La production de l'Algérie vient du nord du désert du Sahara - au sud de l'Atlas. Contrairement à l'Egypte, la Libye et la Tunisie, il n'y a pas de composante de la production méditerranéenne
offshore en Algérie. Les bassins de Berkine et d'Illizi sédimentaires Centre-Est de l'Algérie sont productifs. Le bassin de Berkine se poursuit dans le sud de la Tunisie et de la Libye occidentale,
où il est appelé le bassin de Ghadamès. La production de l'Algérie, en s'appuyant sur la production de Hassi Messaoud et les champs vieillissants dans le bassin d'Illizi, était moribonde jusqu'à
fin des années 80 quand Anadarko fait des supplications pour entrer dans le pays. Anadarko et Maersk partenaires et Lasmo (acquis depuis par ENI /AGIP) sont responsables de l'ouverture du bassin de
Berkine avec une série de succès d'exploration dans les années 1990. Anadarko a développé une technique de traitement de données sismiques (en particulier une correction statique révisée) qui a
permis à l'imagerie. Le centre du bassin de Berkine possède certaines des dunes de sable plus importants au monde, l'énergie sismique est généralement dissipée dans le sable non consolidé dans la
mesure où l'imagerie ci-dessous est impossi ble. Anadarko et partenaires ont trouvé un moyen de contourner cela et apporté un renouveau dans le secteur pétrolier algérien - 4 des 10 principaux
domaines sont dans le bassin de Berkine. À quelques exceptions près, la production dans le bassin de Berkine provient du Trias chenaux tressés. Les conditions financières pour les opérateurs
étrangers en Algérie ne sont pas des plus sympathiques, mais Anadarko fonctionne à 500.000 barils/jour de production dans le pays!

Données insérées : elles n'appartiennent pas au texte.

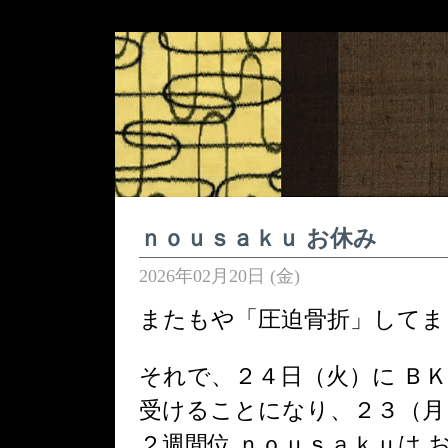
ｎｏｕｓａｋｕ お休み
2026年02月20日 (金)
またもや「圧迫骨折」してました
それで、２４日（火）に Ｂ
受けることになり、２３（月
２週間位 ｎｏｕｓａｋｕは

La production de gaz est dominé par Hassi R'mel, un champ de grès du Trias qui se trouve sur une grande structurel entre l'Oued Mya et bassins sédimentaires de Timimoun. Hassi R'mel dispose de 71
billions de pieds cubes de réserves (2100 milliards de m3) restantes. Pendant longtemps, l'Algérie était le 2ème exportateur mondial de GNL avant d'être dépassé par la Malaisie, le Qatar et
éventuellement le Nigeria. Hassi R'mel a représenté 85% de la production cumulative de gaz de l'Algérie.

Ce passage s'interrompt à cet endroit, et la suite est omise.